Het pantser was weer terug. Cox schokschouderde. ‘Nou, gewoon… Niks.’
‘Oh, dan was het niks wat ik zag: dat enorme verschil in stemming.’
Misschien kon Marie het verklaren, maar was het niet stom om dat te vragen? Haperend begon Cox: ‘Ik heb… gewoon… een tijdje… niet aan mama gedacht. Maar dat kan toch niet?’
‘Ja, schatje, dat kan wel.’ Marie trok Cox’ blonde hoofd tegen haar borst. Arm kleintje, het verdriet was zo allesomvattend dat ze het ervoer als verraad als ze een tijd niet aan haar moeder dacht. ‘En het mag ook. Je doet mama niet te kort als je ergens anders aan denkt. Geen moeder ter wereld zal willen dat haar kind nooit meer lacht. Ik kende je moeder niet, maar zou zij er anders over denken? Je hebt echt niets verkeerds gedaan. En mama zal nooit vergeten raken, toch?’
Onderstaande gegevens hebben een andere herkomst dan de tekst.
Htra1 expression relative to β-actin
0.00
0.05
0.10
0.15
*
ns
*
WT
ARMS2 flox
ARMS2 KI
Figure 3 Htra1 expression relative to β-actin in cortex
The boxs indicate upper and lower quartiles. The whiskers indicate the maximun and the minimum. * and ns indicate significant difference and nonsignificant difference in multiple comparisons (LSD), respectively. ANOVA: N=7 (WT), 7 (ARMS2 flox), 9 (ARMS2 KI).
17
‘Nee.’ Dat wist Cox wel zeker. ‘Maar hoe…’
Marie zag duidelijk waar Cox mee worstelde. ‘Emoties schommelen. Bij alle mensen. Dat is soms charmant en soms lelijk. Het misstaat je niet, lieverdje, als je een beetje lacht en een beetje geniet.’ Ze nam Cox’ handen in de hare en zei niets meer. Ze wachtte de vragen af, vast van plan om niet degene te zijn die het moment beëindigde.
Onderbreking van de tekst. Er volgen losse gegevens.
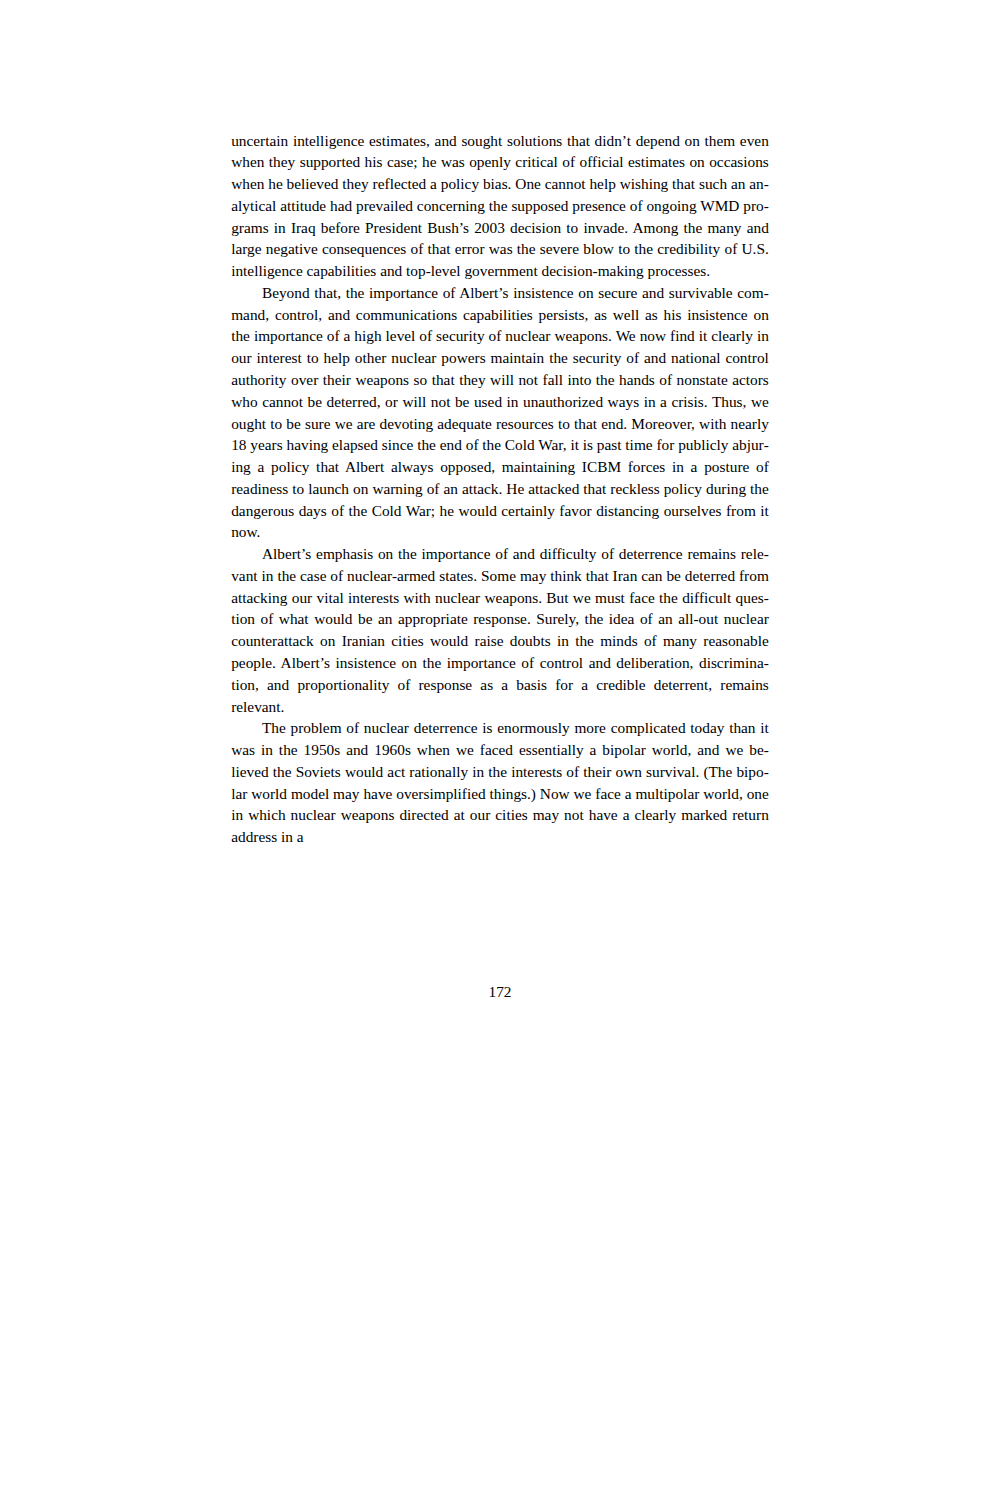uncertain intelligence estimates, and sought solutions that didn’t depend on them even when they supported his case; he was openly critical of official estimates on occasions when he believed they reflected a policy bias. One cannot help wishing that such an analytical attitude had prevailed concerning the supposed presence of ongoing WMD programs in Iraq before President Bush’s 2003 decision to invade. Among the many and large negative consequences of that error was the severe blow to the credibility of U.S. intelligence capabilities and top-level government decision-making processes.
Beyond that, the importance of Albert’s insistence on secure and survivable command, control, and communications capabilities persists, as well as his insistence on the importance of a high level of security of nuclear weapons. We now find it clearly in our interest to help other nuclear powers maintain the security of and national control authority over their weapons so that they will not fall into the hands of nonstate actors who cannot be deterred, or will not be used in unauthorized ways in a crisis. Thus, we ought to be sure we are devoting adequate resources to that end. Moreover, with nearly 18 years having elapsed since the end of the Cold War, it is past time for publicly abjuring a policy that Albert always opposed, maintaining ICBM forces in a posture of readiness to launch on warning of an attack. He attacked that reckless policy during the dangerous days of the Cold War; he would certainly favor distancing ourselves from it now.
Albert’s emphasis on the importance of and difficulty of deterrence remains relevant in the case of nuclear-armed states. Some may think that Iran can be deterred from attacking our vital interests with nuclear weapons. But we must face the difficult question of what would be an appropriate response. Surely, the idea of an all-out nuclear counterattack on Iranian cities would raise doubts in the minds of many reasonable people. Albert’s insistence on the importance of control and deliberation, discrimination, and proportionality of response as a basis for a credible deterrent, remains relevant.
The problem of nuclear deterrence is enormously more complicated today than it was in the 1950s and 1960s when we faced essentially a bipolar world, and we believed the Soviets would act rationally in the interests of their own survival. (The bipolar world model may have oversimplified things.) Now we face a multipolar world, one in which nuclear weapons directed at our cities may not have a clearly marked return address in a
172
‘Het is er ook nog wel… dat gevoel.’
‘Natuurlijk.’ Marie vroeg zich af hoeveel volwassenheid Cox al aankon. ‘Ergens zal het er altijd zijn. Op een klein plekje in je hart. Het zal zijn eigen plaats krijgen. Het zal nog heel wat tijd vragen, maar dan kun je ermee omgaan.’
‘En papa…’
‘Bij hem gaat het precies zo. Met dat verschil, dat hij volwassen is en meer ervaring heeft. Vanuit die ervaring gaat hij anders om met zijn verdriet dan jij.’ Door teveel uit te leggen, kon ze Cox weer terug plaatsen in haar sombere stemming. Daar moest ze voor waken.
Het was Cox zelf die het onderwerp weer liet varen.
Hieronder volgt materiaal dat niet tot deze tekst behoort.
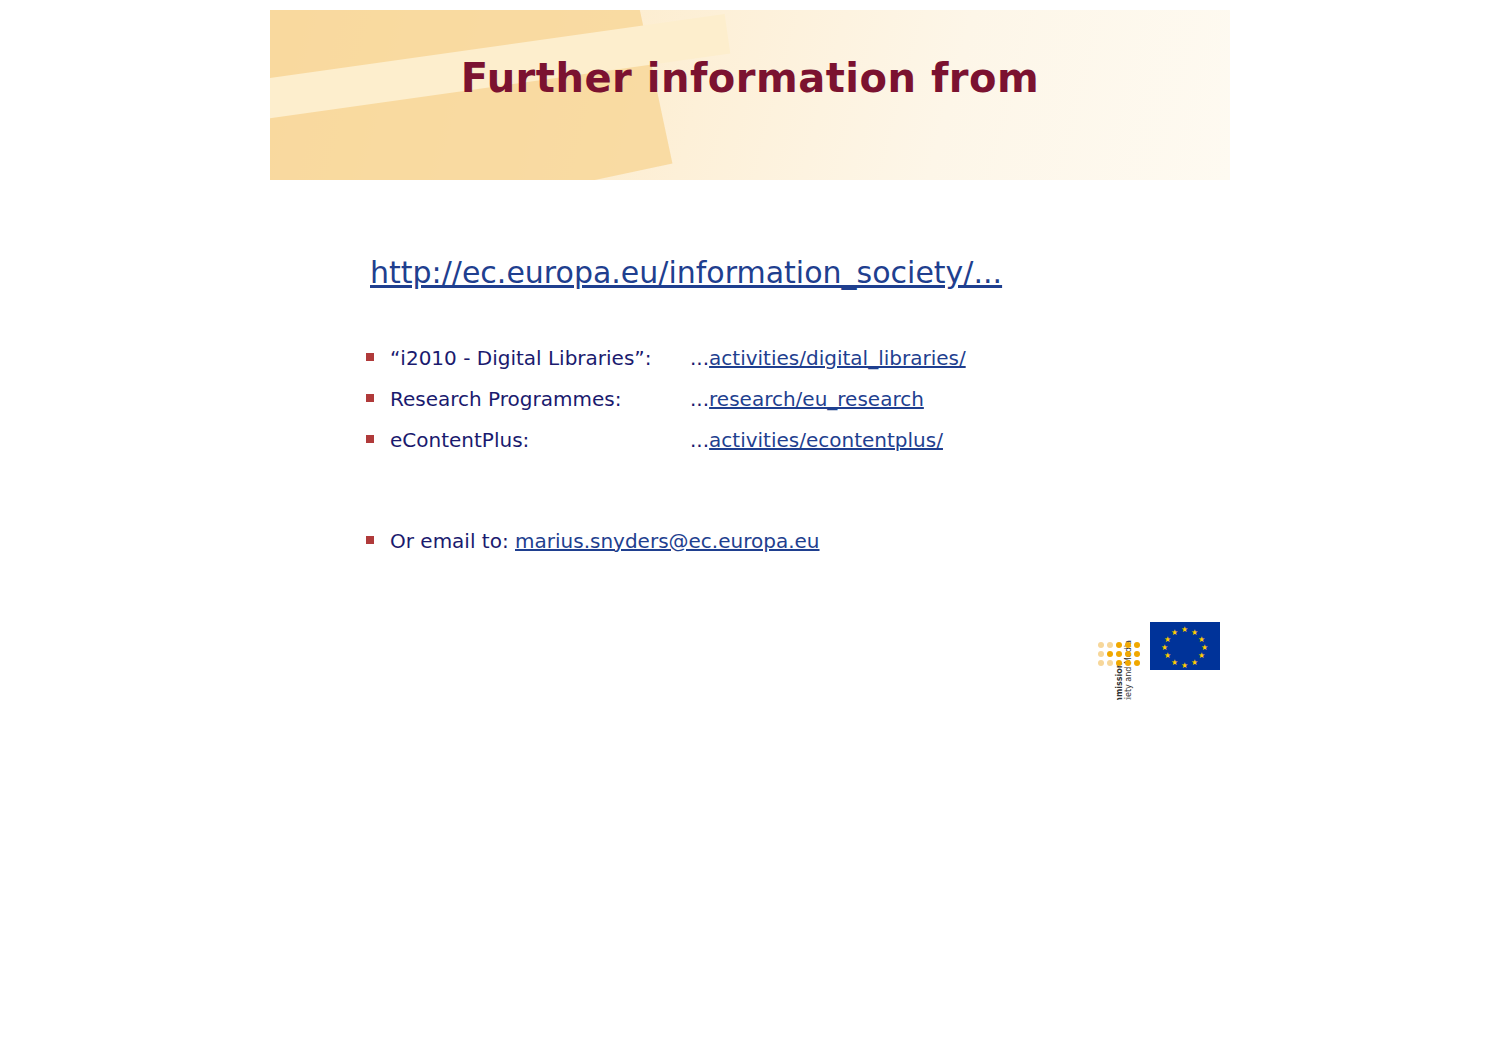Further information from
http://ec.europa.eu/information_society/...
“i2010 - Digital Libraries”:... activities/digital_libraries/
Research Programmes:... research/eu_research
eContentPlus:... activities/econtentplus/
Or email to: marius.snyders@ec.europa.eu
European Commission
Information Society and Media
17 / 17
★ ★ ★ ★ ★ ★ ★ ★ ★ ★ ★ ★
‘Zijn we dadelijk niet te laat voor het eten?’
‘Enfin…’ Marie liet haar handen hoorbaar op haar knieën neerkomen. ‘Dan waren we de tijd vergeten…voilà.’
Cox vroeg Jean-Michel of hij was gaan vissen in de Garonne. Ze had hem de vorige avond horen zeggen dat hij dat wilde gaan doen in zijn vakantie. Het was als een onschuldige vraag bedoeld, maar het leidde tot een uitnodiging.
‘Nee, ik ben vandaag bij vrienden geweest,’ legde hij uit, ‘morgen ga ik vissen. Wil je mee?’
Zijn vraag viel midden in een stilte in het gesprek tussen de volwassenen, die onwillekeurig wachtten op haar antwoord. Cox werd ongemakkelijk. Nu leek er zoveel van af te hangen.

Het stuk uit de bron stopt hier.